Above I graphed the fantasy point distribution of each cluster. Yellow, top right receivers have the highest average points scored. Purple deep-threat receivers don’t average as much, but they are capable of the "boom" games just like the yellow cluster. Slot/short target receivers are very similar to league-average receivers, but are slightly less "explosive" by my definition. The two green groups are both very inefficient, and don’t score many fantasy points, but at least one half of them (sea-green cluster) get decent target quality.

Running Backs

The running backs might be the most interesting viz yet. From left to right, you get stronger and stronger rushing seasons. The RB studs are in the top right. To me, the intriguing part of the graph is the bottom right sea green cluster. There are only a handful of examples of running backs being very efficient rushers (around 6 yards per carry) but not a receiving threat at all. Gus Edwards, Mike Gillislee, and Chris Ivory all ran extremely well but didn’t catch passes at all.

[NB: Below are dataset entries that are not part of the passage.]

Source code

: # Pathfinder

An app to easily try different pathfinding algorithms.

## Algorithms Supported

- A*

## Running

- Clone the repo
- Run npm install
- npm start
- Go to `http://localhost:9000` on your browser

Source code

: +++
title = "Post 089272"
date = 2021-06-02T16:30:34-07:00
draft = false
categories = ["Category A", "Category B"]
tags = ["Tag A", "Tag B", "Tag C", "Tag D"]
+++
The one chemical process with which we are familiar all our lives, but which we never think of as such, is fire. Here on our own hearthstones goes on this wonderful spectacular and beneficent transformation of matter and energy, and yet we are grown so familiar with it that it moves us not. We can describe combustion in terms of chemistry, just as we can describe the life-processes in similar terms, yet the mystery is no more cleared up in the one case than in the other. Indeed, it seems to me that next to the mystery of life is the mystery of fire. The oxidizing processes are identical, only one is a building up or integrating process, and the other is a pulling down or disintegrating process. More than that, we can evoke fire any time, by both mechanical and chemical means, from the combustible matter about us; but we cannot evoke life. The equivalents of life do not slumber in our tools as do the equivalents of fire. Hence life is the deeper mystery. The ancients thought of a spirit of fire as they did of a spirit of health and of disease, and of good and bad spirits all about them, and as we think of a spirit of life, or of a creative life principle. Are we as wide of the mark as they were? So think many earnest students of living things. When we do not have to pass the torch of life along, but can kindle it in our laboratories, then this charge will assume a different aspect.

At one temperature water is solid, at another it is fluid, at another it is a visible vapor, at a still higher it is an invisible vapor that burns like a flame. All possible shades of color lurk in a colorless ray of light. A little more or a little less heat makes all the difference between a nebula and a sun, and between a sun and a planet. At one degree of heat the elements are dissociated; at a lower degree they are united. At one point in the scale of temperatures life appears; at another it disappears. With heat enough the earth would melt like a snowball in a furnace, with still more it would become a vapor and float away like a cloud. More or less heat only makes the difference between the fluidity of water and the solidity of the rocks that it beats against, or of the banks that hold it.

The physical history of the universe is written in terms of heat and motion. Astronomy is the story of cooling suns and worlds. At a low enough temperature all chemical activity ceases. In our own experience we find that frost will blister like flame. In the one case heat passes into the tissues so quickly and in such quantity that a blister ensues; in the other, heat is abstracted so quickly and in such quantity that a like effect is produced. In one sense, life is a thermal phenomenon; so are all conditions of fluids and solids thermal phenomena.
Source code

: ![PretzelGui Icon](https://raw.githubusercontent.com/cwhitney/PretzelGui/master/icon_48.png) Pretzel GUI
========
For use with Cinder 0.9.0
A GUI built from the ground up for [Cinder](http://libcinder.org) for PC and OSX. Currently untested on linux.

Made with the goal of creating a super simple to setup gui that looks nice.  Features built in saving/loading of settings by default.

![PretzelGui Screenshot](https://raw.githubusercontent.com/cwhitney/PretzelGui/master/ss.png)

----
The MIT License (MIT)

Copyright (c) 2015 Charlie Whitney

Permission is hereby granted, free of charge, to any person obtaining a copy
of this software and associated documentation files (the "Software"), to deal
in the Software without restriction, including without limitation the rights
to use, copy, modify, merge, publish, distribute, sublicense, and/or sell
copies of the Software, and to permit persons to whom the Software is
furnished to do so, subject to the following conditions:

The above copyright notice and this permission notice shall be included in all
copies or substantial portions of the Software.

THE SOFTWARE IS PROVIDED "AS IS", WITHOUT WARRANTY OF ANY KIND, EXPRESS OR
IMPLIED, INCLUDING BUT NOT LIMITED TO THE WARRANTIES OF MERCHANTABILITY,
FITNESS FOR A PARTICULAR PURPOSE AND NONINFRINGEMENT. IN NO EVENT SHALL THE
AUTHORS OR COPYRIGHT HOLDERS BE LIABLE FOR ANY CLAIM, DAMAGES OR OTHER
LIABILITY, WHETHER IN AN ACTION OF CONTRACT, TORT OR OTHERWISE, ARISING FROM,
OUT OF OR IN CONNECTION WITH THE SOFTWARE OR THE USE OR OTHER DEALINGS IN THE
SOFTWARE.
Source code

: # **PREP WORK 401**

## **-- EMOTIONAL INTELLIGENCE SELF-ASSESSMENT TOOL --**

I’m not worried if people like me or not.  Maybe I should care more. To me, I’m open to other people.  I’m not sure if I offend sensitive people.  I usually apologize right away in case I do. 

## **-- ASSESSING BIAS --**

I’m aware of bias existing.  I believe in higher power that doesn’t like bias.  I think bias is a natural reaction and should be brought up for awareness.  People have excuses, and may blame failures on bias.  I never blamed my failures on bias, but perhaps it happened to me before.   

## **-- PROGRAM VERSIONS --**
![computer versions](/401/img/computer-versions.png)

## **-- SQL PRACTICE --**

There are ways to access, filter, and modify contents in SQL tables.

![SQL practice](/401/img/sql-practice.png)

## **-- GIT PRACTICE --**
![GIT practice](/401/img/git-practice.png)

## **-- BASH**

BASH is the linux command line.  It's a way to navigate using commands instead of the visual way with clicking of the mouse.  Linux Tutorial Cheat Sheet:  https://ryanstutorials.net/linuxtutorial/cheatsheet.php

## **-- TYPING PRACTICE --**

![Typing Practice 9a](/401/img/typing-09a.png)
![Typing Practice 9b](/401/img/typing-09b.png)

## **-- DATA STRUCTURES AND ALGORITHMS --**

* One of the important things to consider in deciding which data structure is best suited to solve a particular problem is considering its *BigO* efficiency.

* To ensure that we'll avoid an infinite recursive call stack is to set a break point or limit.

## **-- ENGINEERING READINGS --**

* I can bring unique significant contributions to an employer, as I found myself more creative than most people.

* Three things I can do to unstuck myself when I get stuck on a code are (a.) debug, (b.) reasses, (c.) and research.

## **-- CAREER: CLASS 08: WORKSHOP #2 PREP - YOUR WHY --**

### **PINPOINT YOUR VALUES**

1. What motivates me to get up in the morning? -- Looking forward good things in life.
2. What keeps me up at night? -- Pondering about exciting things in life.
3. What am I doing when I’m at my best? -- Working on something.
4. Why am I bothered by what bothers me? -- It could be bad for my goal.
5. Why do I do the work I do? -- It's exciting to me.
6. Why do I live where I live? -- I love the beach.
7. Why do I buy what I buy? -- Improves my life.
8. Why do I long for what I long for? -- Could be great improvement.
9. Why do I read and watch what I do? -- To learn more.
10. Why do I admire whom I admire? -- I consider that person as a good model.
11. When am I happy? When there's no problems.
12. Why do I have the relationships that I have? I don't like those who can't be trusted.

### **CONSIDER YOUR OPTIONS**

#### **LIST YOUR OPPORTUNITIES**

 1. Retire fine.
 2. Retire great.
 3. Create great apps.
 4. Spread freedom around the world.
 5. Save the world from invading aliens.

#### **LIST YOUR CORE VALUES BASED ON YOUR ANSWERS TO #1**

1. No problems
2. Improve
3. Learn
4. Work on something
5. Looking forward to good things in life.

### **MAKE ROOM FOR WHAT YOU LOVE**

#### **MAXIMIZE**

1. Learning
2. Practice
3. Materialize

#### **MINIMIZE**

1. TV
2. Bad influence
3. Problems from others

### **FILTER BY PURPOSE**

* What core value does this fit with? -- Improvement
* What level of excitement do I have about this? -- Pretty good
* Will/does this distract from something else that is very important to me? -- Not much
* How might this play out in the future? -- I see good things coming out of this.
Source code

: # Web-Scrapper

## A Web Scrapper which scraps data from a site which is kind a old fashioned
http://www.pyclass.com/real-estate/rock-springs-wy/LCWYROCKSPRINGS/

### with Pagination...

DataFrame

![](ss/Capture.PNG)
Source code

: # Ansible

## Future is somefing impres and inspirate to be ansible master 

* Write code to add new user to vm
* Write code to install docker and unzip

There are probably few examples of such backs because defenses (should) know to stack the box when those running backs are in the game. There’s only one example of the opposite type of running back in my dataset, one that has extremely high receiving efficiency but no rushing efficiency: LaRod Stephens-Howling. Maybe he should have moved to slot receiver?

Thunder and Lightning

I lead this article discussing Tiki Barber and Ron Dayne, and so I feel like I should try and plot their best combined season in 2001. I did my best to fill in statistics that I don’t have (my dataset only goes back to 2009):

Surprisingly, Ron Dayne was efficient at catching the ball that year over a small sample size. As time went on, Ron Dayne trended toward league average and Tiki Barber turned into a monster.